Of his arrangement with his neighbour in respect of the shared steel gate, the defendant stated:
‘Omdat die buurman … het reg om die grond te gebruik deur na sy eiendom toe, en as daar geen vee links en regs is nie, het hy die reg om die hek oop te los. Soos ek met hom ooreengekom het, want hy het die draad voorsien om die gang te span juis vir daardie rede. Vroeëre jare was daar nie ‘n gang gewees nie, dit was ‘n enkeldraad gewees toe moes hy elke keer die hek oop en toe maak’.
It was thus a reasonably foreseeable possibility that both gates might have been left open, particularly as the one was utilised by a neighbour and his visitors to gain access to the adjoining property. Moreover, on the defendant’s own version, his cattle had strayed onto the public road on a prior occasion. In those circumstances, it seems to me, that a reasonable person would not have shrugged his/her shoulders in unconcern, as the defendant appears to have done, but would definitely have considered further precautionary measures over and above those taken by the defendant in this case.
 In response to the suggestion that a cattle grid could have been installed or a padlock utilised, the defendant stated:
‘Daar is geen wet wat ‘n grondeienaar verplig om ‘n slot of ‘n motorhek te sit nie, en ek kan u net sê ter inligting by my plot het ek ‘n motorhek gehad, die vorige eienaar en, sy perd het sy bene gebreek in die motor hek, so ‘n motorhek keer ook nie vee nie. . . .
. . . So moenie vir my kom sê ek moet ‘n motorhek en slotte aansit as anders dit, mense wat ook vee eienaar is, se beeste loop waar hulle wil, wanneer hulle wil by enige Vrystaatse dorpie.
U kan nou saam met my ry, ek belowe vir u ek gaan beeste vir u … wys wat loop waar daar nie ‘n draad is nie. So moenie vir my sê ek moet motorhekke insit, ek het gedoen wat van my verwag is en geen eienaar van ‘n bees of geen eienaar nie, as ek my buurman se bees kry, hoeveel keer het ek al in die nag gery om my buurman se bees uit die pad uitgejaag.’
 The use of a padlock to secure the steel gate or the installation of a cattle grid on the access road shortly before it joined the public road would have been easy, inexpensive and effective measures to prevent the cattle straying onto the public road.
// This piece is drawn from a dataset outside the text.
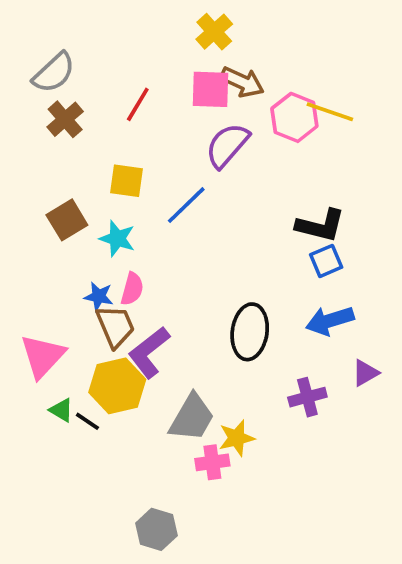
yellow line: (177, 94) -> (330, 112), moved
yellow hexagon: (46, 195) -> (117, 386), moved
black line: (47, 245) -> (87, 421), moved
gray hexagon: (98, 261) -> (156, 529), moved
The defendant’s objection to the use of a padlock was that the one gate was shared by his neighbour as well. The employment of a padlock however, could quite easily have occurred in consultation with his neighbour who could have been furnished with a key. Considering the respective interests of the defendant on the one hand and the road users of the public road on the other, the use of a padlock or a cattle grid as precautions were so easy and relatively inexpensive to take, that a reasonable person would have taken at least one if not both of them. The defendant’s failure to take either precaution meant that he had been causally negligent in relation to such damage as may in due course be proved by the plaintiff.
 There remains the question of the wasted costs incurred in respect of the full bench appeal. Plainly the legal representatives on both sides, who ought to have known that a further appeal to the full court was incompetent, should be disentitled to recover those costs from their clients. It follows that no legal fees may be debited against either party by their legal representatives in respect of those proceedings and such fees as may have been debited must be refunded.
 In the result the appeal is dismissed with costs.